What Does it Mean to Call Yourself a Collaborative Lawyer?

It's not unusual to hear a lawyer describe themselves as collaborative.  I've also heard "I haven't taken the Collaborative Law training, but I certainly consider myself collaborative!"

But what do they mean by that?  Does it mean they offer collaborative law as an option to their clients, or just that they're willing to start a case in out-of-court negotiations and see where it leads?  Does it mean that they understand the collaborative law principles, or simply that they try to be civil with opposing counsel?

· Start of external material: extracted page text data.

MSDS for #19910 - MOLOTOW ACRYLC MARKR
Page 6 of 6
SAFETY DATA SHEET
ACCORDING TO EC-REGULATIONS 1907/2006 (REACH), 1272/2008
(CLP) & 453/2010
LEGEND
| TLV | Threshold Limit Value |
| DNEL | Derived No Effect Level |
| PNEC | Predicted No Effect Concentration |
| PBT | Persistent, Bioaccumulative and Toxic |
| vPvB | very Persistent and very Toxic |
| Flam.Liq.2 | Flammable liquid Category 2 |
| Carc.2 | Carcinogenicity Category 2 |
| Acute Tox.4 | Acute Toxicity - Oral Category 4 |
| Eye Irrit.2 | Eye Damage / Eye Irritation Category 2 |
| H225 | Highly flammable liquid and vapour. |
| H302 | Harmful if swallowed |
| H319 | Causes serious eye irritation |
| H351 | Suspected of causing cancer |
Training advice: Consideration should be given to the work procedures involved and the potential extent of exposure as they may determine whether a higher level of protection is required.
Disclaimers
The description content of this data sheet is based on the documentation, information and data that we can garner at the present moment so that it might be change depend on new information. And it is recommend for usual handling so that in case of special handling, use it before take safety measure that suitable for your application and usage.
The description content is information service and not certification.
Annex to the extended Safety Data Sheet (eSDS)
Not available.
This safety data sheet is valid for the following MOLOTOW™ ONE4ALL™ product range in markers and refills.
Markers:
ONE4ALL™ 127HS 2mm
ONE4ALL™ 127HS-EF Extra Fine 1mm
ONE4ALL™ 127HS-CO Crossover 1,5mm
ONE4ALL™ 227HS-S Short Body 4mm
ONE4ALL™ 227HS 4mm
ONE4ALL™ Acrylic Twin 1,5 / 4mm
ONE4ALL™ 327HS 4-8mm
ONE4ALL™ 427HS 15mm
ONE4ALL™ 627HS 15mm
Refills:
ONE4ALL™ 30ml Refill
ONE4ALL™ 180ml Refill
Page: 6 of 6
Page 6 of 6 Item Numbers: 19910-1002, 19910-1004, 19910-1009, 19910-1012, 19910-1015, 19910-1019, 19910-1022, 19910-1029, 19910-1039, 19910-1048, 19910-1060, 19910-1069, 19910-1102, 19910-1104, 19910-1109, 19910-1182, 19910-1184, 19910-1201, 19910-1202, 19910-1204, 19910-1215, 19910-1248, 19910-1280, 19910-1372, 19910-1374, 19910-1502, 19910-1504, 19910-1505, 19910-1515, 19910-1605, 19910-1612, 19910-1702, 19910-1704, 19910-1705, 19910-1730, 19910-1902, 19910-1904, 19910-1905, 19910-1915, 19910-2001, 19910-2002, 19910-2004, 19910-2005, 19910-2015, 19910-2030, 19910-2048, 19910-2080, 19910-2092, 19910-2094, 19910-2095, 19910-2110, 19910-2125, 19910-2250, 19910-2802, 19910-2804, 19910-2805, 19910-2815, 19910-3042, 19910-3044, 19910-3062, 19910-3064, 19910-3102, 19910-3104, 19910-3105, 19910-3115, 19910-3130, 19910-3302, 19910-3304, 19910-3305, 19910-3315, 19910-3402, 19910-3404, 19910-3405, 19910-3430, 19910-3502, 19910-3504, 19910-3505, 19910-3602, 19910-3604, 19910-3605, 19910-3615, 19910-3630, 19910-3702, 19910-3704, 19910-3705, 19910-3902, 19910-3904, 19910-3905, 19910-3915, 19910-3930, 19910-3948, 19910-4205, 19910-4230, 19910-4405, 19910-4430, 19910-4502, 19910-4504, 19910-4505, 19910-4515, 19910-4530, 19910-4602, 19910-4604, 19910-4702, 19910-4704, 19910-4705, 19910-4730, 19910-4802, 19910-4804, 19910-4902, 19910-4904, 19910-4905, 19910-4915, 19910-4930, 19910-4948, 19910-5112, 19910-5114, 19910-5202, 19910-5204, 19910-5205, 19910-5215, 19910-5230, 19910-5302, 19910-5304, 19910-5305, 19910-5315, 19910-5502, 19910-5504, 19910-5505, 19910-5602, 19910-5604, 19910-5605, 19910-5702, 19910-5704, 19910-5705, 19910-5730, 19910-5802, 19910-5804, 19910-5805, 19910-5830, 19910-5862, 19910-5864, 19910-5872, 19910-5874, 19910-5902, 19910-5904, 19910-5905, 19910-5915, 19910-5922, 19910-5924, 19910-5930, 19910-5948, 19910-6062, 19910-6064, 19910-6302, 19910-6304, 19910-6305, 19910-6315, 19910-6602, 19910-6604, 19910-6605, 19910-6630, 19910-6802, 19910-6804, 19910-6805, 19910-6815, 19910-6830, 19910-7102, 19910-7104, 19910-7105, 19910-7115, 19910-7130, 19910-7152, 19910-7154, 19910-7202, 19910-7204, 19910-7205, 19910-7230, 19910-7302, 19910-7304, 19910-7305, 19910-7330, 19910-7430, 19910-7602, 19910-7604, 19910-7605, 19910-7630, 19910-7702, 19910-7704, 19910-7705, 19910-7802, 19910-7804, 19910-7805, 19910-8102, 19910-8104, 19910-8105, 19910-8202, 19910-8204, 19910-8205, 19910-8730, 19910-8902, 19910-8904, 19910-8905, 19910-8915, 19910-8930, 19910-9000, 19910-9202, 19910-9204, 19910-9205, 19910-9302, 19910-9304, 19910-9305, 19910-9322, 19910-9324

Civility and Collaboration are not the same thing.  In fact, many lawyers think of true "collaboration" as a dirty word.  I imagine them picturing the World War II signs labeling French civilians as "collaborators" and shuddering at the thought.  The problem with this mentality, especially in family law, is it means that you are thinking of the opposing party (and their counsel) as the enemy.  You might be civil to an enemy, but begrudgingly at best.  You might cooperate with an enemy for mutual self-interest, but you'll never trust them.  You'll never truly want to work together with an enemy.

Collaborative Law asks us to take a different approach.

The opposing party in a conflict is not my enemy.  They may have some competing interests, but in all likelihood they have many of the same goals and interests.  If you ask most parties in a conflict, they would both agree that they want to minimize lawyer fees, that they want to minimize the amount of time they spend in conflict, and that they want to have control over the outcome.  In a family case, they will almost always agree that the best interest of the children is a priority and that financial stability is also an important goal.

When we recognize that the joint goals often significantly outnumber and outweigh the areas of disagreement, we acknowledge the value of working together towards a mutually agreeable resolution of the conflict.  We see the value in collaboration, because we are not enemies just because we have a disagreement.  Even if that disagreement is painful and difficult, when we acknowledge the human dignity of the other side of a conflict, we invite a mutual respect and we make room for creativity and cooperation in joint problem solving.

Being a Collaborative lawyer is not just about civility.  That should be a given anyway.  Being a Collaborative lawyer is about shifting from a mindset where the other party or counsel is the problem to overcome, to a mindset where we define the disagreement as a joint problem and try to solve it together.

So if you want to call yourself collaborative, take the time to learn what it's really about.  Challenge yourself to set aside your misconceptions about problem solving, and offer to your clients an opportunity to find peaceful resolution instead of waging war and creating an enemy.